Topic-Enhanced Models for Speech Recognition and Retrieval

Informal spoken content is being generated, stored, and shared on mind-boggling scales across the globe. Smart phones and social media, among other technologies, have enabled the creation of large volume repositories of user-generated, informal content in all spoken languages.

In spite of the lack of resources typically needed to train automatic speech recognition (ASR) systems in most languages, we are motivated by the robustness of topic information - content words, keywords, etc - in the presence of ASR errors. We explore ways in which topic information can be used to enable efficient recognition and retrieval of this wealth of spoken documents. From this we consider the interrelated concepts of locality, repetition, and ‘subject of discourse’ in the context of speech processing applications: ASR, speech retrieval (KWS), and topic identification of speech.

We can demonstrate how supervised and unsupervised models of topics, applicable to any language, can improve accuracy in accessing spoken content. In particular we focus on two complementary aspects of topic information in lexical content: local context - locality or repetition of word usage - and broad context - the typical ‘subject matter’ definition of a topic. By augmenting ASR language models with topic information we can demonstrate consistent improvements in both recognition and retrieval metrics.

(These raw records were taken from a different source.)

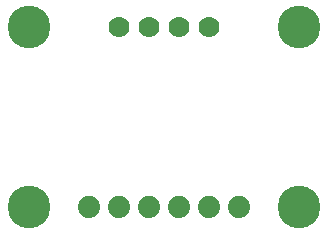
<source format=gbr>
G04 EAGLE Gerber RS-274X export*
G75*
%MOMM*%
%FSLAX34Y34*%
%LPD*%
%INSoldermask Bottom*%
%IPPOS*%
%AMOC8*
5,1,8,0,0,1.08239X$1,22.5*%
G01*
%ADD10C,3.617600*%
%ADD11C,1.879600*%
%ADD12C,1.778000*%


D10*
X254000Y25400D03*
X25400Y177800D03*
X254000Y177800D03*
X25400Y25400D03*
D11*
X203200Y25400D03*
X177800Y25400D03*
X152400Y25400D03*
X127000Y25400D03*
X101600Y25400D03*
X76200Y25400D03*
D12*
X177800Y177800D03*
X152400Y177800D03*
X127000Y177800D03*
X101600Y177800D03*
M02*

</source>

We add locality to bags-of-words topic identification models, quantify the relationship between topic information and keyword retrieval, and consider word repetition both in terms of keyword based retrieval and language modeling. Finally, we combine these concepts and develop joint models of local and broad context via latent topic models.

Speaker Biography

Jonathan Wintrode received the A. B. degree cum laude in Computer Science from Harvard University in 2000, the M. S. degree in Computer Science from the Naval Postgraduate School in 2005, enrolled in the Computer Science Ph.D. program at Johns Hopkins University in 2010, and completed the M. S. E. degree in Computer Science in 2014. He won the Naval Postgraduate School Computer Science Department’s Outstanding Department of Defense Student Award in 2005. His research focuses on identifying and leveraging topic content for speech recognition and retrieval systems.